**READING TEXT:**
## BEGIN
June 3, 2026
Mastering the Art of Mediation: Key Insights from The Employment Law Counselor
In the most recent episode of The Employment Law Counselor, hosts Victoria Fuller and Laura Corvo of White and Williams sat down with two exceptional guests to unpack one of the most powerful tools in employment dispute resolution: mediation. Retired U.S. Magistrate Judge Thomas Rueter, now a mediator, arbitrator, and court-appointed neutral with JAMS, brought decades of judicial and litigation experience to the conversation. April Quire, Senior Claims Examiner for Executive Assurance Claims at Arch Insurance, contributed the invaluable perspective of the seasoned insurance professional who has navigated countless employment mediations. Together, they delivered a masterclass in what makes mediation work and what can derail it.
Mediation Works Well for Employment Cases
Arbitration locks both sides into a binding decision made by a third party. Mediation, by contrast, is voluntary and confidential. A neutral mediator helps the parties work toward a resolution together rather than deciding it for them. Judge Rueter and April both explained why this fits employment cases well. These disputes are personal. Employees who feel wronged need a chance to tell their story and feel like someone is listening. On top of that, taking an employment case all the way through litigation is expensive. Depositions, discovery, and legal fees can easily cost more than the case is actually worth. Both sides also tend to want privacy. Employers don’t want sensitive performance issues on a public court record, and employees don’t want damaging details about their work history following them into future job searches. Judge Rueter has seen this firsthand. Employees who go to trial sometimes find that unflattering facts about their time at a job become permanent public record, hurting their chances of getting hired long after the case is over. Mediation keeps all of that out of the public eye.
Preparation and the Right People at the Table Are Everything
Winning at mediation starts well before you walk in the door. April made clear that the insurer and defense counsel need to get on the same page early, agreeing on strategy, understanding the strengths and weaknesses of the case, and knowing what a reasonable settlement looks like. No one wants surprises on mediation day. Judge Rueter added that he prefers both sides to exchange mediation briefs ahead of time so everyone understands where the other side stands. If there’s something sensitive that only the mediator needs to know, a separate confidential letter handles that.
Just as important as preparation is who shows up. You need someone in the room who has the power to say yes to a deal. Judge Rueter described a common obstacle in settlement negotiations. After spending a full day working toward a resolution, the agreement can still be rejected by someone who wasn’t present for the discussions and didn’t take part in the process that led to the negotiated amount. Whether the mediation is in person or on Zoom, the people who can make decisions need to be present and engaged.
## END
**SHORT TASK:** Continue the mediation article after its last sentence, keeping its plain, informative tone.

(Data excerpts)
## BEGIN
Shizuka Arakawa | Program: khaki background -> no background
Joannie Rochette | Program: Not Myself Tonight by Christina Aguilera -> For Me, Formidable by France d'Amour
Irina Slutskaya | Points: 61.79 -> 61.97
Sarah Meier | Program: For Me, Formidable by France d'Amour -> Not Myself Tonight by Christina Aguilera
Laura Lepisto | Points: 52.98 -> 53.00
## END
**FINAL RESULT:**
Common Obstacles and How Good Advocates Overcome Them
The panel was open about what causes mediations to fall apart. A few of the biggest culprits: lawyers who don’t regularly handle employment cases and can’t accurately assess what the claim is worth, opening demands that are so high they give clients false expectations, defense counsel who don’t give insurers the full picture before mediation and parties who show up without any real intention of settling. Judge Rueter was candid about how much the quality of lawyering matters. Good lawyers know where their case is weak, can have straight conversations with their clients when the mediator isn’t in the room, and can push back on a position without making their client feel abandoned. April pointed out that when defense counsel skips thorough analysis of liability and damages before mediation, the claims team goes in unprepared and sometimes learns bad facts for the first time while sitting at the table. That’s a tough spot to be in. The bottom line from both guests: mediation only works when both sides come in ready to genuinely compromise, not just go through the motions.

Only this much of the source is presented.